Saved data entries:
= Beginning of Section =
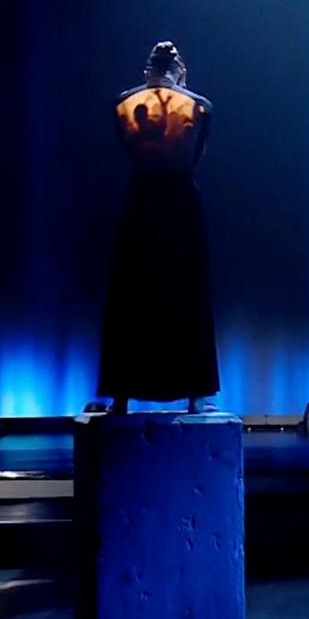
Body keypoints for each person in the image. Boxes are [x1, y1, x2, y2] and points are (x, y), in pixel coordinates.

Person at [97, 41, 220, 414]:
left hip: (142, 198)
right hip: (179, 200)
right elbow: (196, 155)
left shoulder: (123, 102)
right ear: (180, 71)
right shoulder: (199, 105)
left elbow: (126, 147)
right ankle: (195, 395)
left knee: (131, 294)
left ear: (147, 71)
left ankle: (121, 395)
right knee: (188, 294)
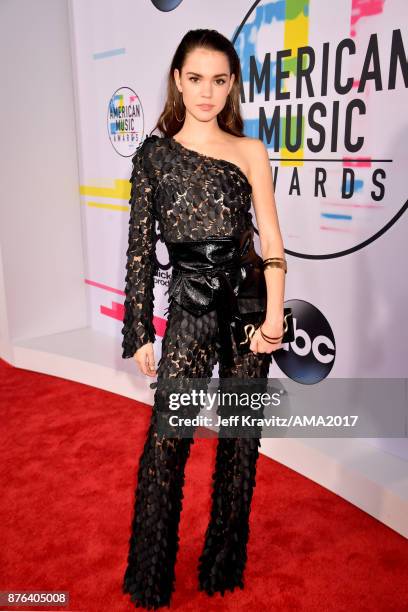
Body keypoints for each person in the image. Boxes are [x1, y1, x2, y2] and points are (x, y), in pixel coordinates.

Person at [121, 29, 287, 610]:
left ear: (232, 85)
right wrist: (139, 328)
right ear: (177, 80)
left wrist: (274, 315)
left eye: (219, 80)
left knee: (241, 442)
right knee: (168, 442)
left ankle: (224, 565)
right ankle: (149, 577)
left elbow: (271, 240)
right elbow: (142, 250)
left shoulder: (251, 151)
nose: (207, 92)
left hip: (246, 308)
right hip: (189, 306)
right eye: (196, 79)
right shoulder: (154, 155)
= End of Section =
= Beginning of Section =
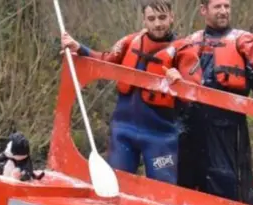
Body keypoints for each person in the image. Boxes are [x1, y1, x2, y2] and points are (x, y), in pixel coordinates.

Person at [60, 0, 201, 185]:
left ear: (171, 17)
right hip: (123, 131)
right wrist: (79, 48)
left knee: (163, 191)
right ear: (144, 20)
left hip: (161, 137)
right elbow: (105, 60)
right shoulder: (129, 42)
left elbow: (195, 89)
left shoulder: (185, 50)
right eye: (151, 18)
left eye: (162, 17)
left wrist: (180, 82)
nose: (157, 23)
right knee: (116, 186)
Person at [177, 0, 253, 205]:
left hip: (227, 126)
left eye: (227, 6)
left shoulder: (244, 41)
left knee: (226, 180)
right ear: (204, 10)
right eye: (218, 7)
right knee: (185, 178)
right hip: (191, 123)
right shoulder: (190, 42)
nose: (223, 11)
= End of Section =
Goal of the exercise: From the entries above, write out only the lines starting at the line that holds "left shoulder: (244, 41)" and ending at the line that holds "nose: (223, 11)", keeping both and matching them exactly.

Exercise answer:
left shoulder: (244, 41)
left knee: (226, 180)
right ear: (204, 10)
right eye: (218, 7)
right knee: (185, 178)
right hip: (191, 123)
right shoulder: (190, 42)
nose: (223, 11)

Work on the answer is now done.